そして、まさにこの点において、「ブラック・ラッカー」はリスニング・バーの地図にその名を刻むにふさわしい存在となっている。 この店は、自分たちが何者であるかを大げさにアピールしたりはしない。東京との比較やブルックリンというレッテルも必要としない。この店は、それ自体が存在意義を持っている。数百万の人口を抱えるこの都市の地下にあるバーは、現代における最高の贅沢とは「注目」であることを熟知している。そして、その注目を——音楽へ、職人技へ、そしてロンドンから逃れるためではなく、1、2時間だけロンドンを違った感覚で味わうためにここを訪れる人々へと——返しているのだ。
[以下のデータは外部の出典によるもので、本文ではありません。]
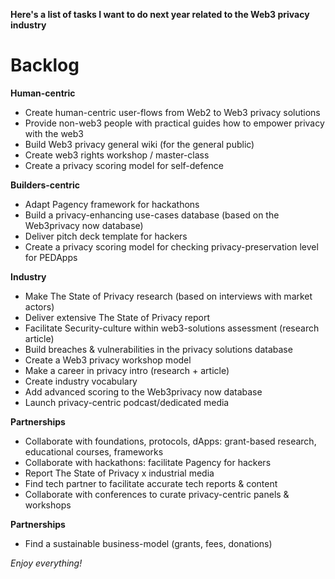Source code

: **Here's a list of tasks I want to do next year related to the Web3 privacy industry**

# Backlog

**Human-centric**
- Create human-centric user-flows from Web2 to Web3 privacy solutions
- Provide non-web3 people with practical guides how to empower privacy with the web3
- Build Web3 privacy general wiki (for the general public)
- Create web3 rights workshop / master-class
- Create a privacy scoring model for self-defence

**Builders-centric**
- Adapt Pagency framework for hackathons
- Build a privacy-enhancing use-cases database (based on the Web3privacy now database)
- Deliver pitch deck template for hackers
- Create a privacy scoring model for checking privacy-preservation level for PEDApps

**Industry**
- Make The State of Privacy research (based on interviews with market actors)
- Deliver extensive The State of Privacy report
- Facilitate Security-culture within web3-solutions assessment (research article)
- Build breaches & vulnerabilities in the privacy solutions database
- Create a Web3 privacy workshop model
- Make a career in privacy intro (research + article)
- Create industry vocabulary
- Add advanced scoring to the Web3privacy now database
- Launch privacy-centric podcast/dedicated media

**Partnerships**
- Collaborate with foundations, protocols, dApps: grant-based research, educational courses, frameworks
- Collaborate with hackathons: facilitate Pagency for hackers
- Report The State of Privacy x industrial media
- Find tech partner to facilitate accurate tech reports & content
- Collaborate with conferences to curate privacy-centric panels & workshops

**Partnerships**
- Find a sustainable business-model (grants, fees, donations)

_Enjoy everything!_
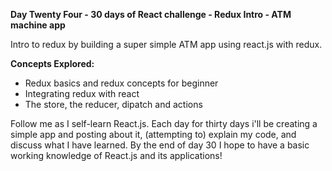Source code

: **Day Twenty Four - 30 days of React challenge - Redux Intro - ATM machine app**

Intro to redux by building a super simple ATM app using react.js with redux.

**Concepts Explored:**

- Redux basics and redux concepts for beginner
- Integrating redux with react
- The store, the reducer, dipatch and actions

Follow me as I self-learn React.js. Each day for thirty days i'll be creating a simple app and posting about it, (attempting to) explain my code, and discuss what I have learned. By the end of day 30 I hope to have a basic working knowledge of React.js and its applications!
ここは、「耳を傾けること」こそが生き方であると理解する人々のために作られたバーです。アイデアが落ち着き、会話が形を成し、夜が騒がしさではなく内省的な時間へと変わるような場所。今この瞬間のために、まるで丁寧に作り上げられたかのような場所――ムードやニュアンスが戻り、レコードが夜の雰囲気を彩る空間が、ゆっくりと蘇りつつある今にふさわしい場所です。

「ブラック・ラッカー」は秘密というわけではないが、まるで秘密のように振る舞う。そしてロンドンのような都市においては、それこそが最も貴重な特徴なのかもしれない。


ラフィ・マーサーは、音楽が重要な役割を果たす場所について執筆しています。